Be warned, however, that the prized high-rises come with an enormous asterisk. As Curbed reports, the buyer will be contractually obligated to shell out over $10 million to execute a detailed, 80-page list of renovations, ranging from a handful of new peepholes to a sweeping overhaul of the buildings’ bathtubs. On top of that, the buyer must deposit just over $2.5 million into an escrow account that HUD can access in the event that repairs are not on schedule, as evidenced in the illustrated quarterly progress reports the buyer will be required to send.

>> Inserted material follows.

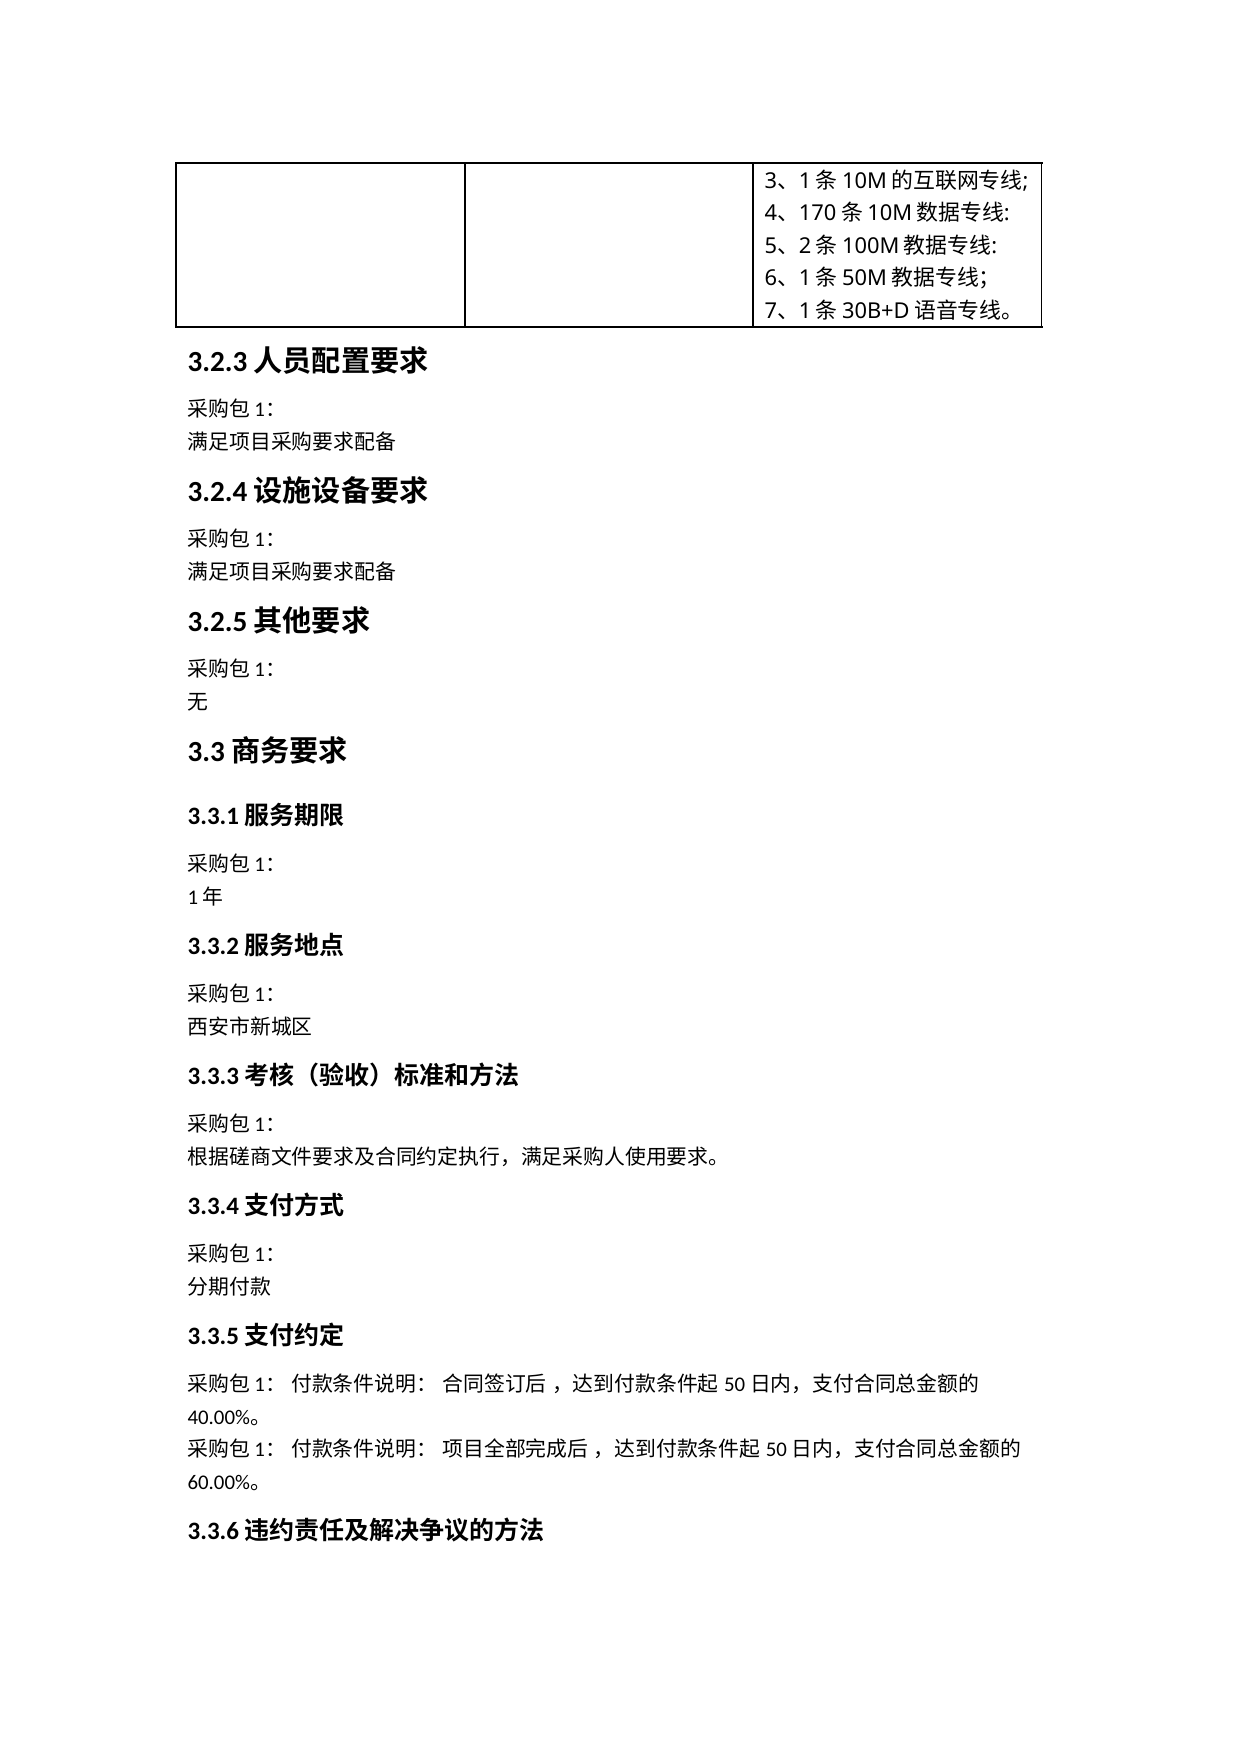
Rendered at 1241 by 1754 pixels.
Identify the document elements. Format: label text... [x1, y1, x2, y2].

text 3.3商务要求 [187, 718, 1053, 783]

HUD’s comprehensive list of repairs is a fine print nightmare for developers but a blessing for Mies’s 1960s-era architecture. Lafayette Park and its token pair of modernist steel-and-glass towers are part of a remarkable mid-century urban redevelopment project in Motor City. In the 1940s, the area had been classified as a “slum” and subsequently razed and abandoned until Detroit lured in Mies van der Rohe and famed urban planner Ludwig Hilberseimer to evaluate the site and spearhead one of the first attempts at urban renewal in the nation. Though the Towers continue to symbolize the triumph of public policy, their foreclosure is a reminder of a recent crisis precipitated by the American city’s increasing privatization. Unfortunately, what Mies’s Lafayette Towers need now is a hero, and a very rich one at that.